Demand for Self-Build Property Is Up by More Than 80% in the UK

New figures from the National Custom and Self Build Association (NaCSBA) show an unprecedented demand for self-build properties in Britain. Over 33,000 people have signed up to Right to Build registers across the UK in a bid to secure plots of land. This is an 80% increase from this time last year, when 18,000 people applied for a place on the registers.

Right to Build legislation dictates that it is the responsibility of local authorities to grant permission for enough serviced building plots to meet this growing demand. The deadline for them to consent to the 33,000 serviced plots is 31st October 2020, with roughly half of these to be granted by October 2019. The Right to Build registers are now in their second year, with almost 18,000 additional people signing up through the NaCSBA’s Right to Build portal. Local authorities removed roughly 3,000 of these applicants from the registers throughout the year, due to several reasons: people finding their own plots, councils applying local connection tests, and the introduction of a joining fee for the registers.
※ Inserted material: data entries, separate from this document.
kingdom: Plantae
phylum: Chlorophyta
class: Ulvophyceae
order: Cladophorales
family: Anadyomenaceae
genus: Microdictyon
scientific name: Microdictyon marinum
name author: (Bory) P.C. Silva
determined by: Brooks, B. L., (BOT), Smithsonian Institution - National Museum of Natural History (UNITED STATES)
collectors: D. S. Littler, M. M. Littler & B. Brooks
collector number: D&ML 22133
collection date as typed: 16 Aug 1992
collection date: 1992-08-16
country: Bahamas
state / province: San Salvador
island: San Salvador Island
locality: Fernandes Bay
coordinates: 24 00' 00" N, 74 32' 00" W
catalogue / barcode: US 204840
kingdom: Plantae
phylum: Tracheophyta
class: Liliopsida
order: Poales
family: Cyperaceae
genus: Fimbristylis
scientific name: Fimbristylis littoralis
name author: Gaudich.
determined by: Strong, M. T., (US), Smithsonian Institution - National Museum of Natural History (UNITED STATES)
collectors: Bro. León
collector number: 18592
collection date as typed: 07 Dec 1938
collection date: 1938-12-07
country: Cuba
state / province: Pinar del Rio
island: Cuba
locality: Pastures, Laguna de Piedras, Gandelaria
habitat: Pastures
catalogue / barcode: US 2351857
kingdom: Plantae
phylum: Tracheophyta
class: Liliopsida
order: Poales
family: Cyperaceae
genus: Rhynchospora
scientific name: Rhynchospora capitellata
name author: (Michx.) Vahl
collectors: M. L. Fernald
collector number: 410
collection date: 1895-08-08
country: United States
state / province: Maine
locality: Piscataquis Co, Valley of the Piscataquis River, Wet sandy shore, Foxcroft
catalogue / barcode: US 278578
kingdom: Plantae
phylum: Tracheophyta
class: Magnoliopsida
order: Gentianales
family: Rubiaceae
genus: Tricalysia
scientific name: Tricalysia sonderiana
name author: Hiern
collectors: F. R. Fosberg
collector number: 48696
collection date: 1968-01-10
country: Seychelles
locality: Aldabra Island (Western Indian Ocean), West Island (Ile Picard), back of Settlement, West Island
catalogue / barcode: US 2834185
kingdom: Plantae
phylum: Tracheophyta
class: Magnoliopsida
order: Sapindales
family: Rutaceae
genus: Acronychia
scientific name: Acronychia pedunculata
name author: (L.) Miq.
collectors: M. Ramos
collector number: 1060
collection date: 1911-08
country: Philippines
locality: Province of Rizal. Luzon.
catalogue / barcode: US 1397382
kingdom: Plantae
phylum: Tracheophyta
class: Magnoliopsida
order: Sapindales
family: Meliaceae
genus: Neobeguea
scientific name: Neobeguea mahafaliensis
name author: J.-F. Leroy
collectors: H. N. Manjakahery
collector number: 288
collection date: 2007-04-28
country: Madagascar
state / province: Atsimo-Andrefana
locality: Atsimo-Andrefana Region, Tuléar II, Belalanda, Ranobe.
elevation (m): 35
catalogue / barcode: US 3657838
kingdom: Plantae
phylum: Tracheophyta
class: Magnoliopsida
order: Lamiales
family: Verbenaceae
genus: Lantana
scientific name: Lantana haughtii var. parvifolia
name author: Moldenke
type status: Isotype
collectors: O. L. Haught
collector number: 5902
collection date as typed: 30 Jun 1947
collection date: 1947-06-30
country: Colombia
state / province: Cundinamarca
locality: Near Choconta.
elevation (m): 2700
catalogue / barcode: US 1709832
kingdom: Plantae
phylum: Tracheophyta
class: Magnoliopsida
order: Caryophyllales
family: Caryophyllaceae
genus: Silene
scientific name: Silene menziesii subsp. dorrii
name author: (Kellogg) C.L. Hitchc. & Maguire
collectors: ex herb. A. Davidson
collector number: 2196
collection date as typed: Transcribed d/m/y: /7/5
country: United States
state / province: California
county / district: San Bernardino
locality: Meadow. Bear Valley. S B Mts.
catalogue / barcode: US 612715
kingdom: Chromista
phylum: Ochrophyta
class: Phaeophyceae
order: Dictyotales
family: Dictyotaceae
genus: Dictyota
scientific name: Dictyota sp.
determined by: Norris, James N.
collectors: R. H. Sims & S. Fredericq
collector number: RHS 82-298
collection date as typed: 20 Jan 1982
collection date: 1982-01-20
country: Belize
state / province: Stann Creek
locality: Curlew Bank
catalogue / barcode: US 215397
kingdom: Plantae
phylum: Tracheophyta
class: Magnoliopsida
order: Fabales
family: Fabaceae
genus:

The registers are designed to help councils to assess the demand for serviced plots, because it is the council’s duty to consider how many people would like to design and build their own homes in the borough. This provides a useful insight into future construction proposals and helps local authorities with their long-term planning functions.

Research from the Building Societies Association (BSA) found that 53% of people would like to design and build their own homes. As awareness of self-build property grows, applicant numbers on the registers is expected to reflect the BSA findings. As a result of this, NaCSBA is arranging a national consumer campaign in 2018 to raise awareness of Right to Build registers and the surrounding legislation.

Richard Bacon, chair of the All Party Parliamentary Group on Self-Build, said:
“The evidence does not follow through that there are several hundred people on a register in one council area, while a neighbouring one only has double figures. Clearly, more needs to be done to promote the registers and really make them work as an evidence tool in local planning, as we know that half of the adult population wants to design and build their dream home at some point in their lives.”
He suggests that despite the large numbers added to the register this year, efforts to promote the scheme vary greatly between councils, and some local authorities can do more to raise awareness.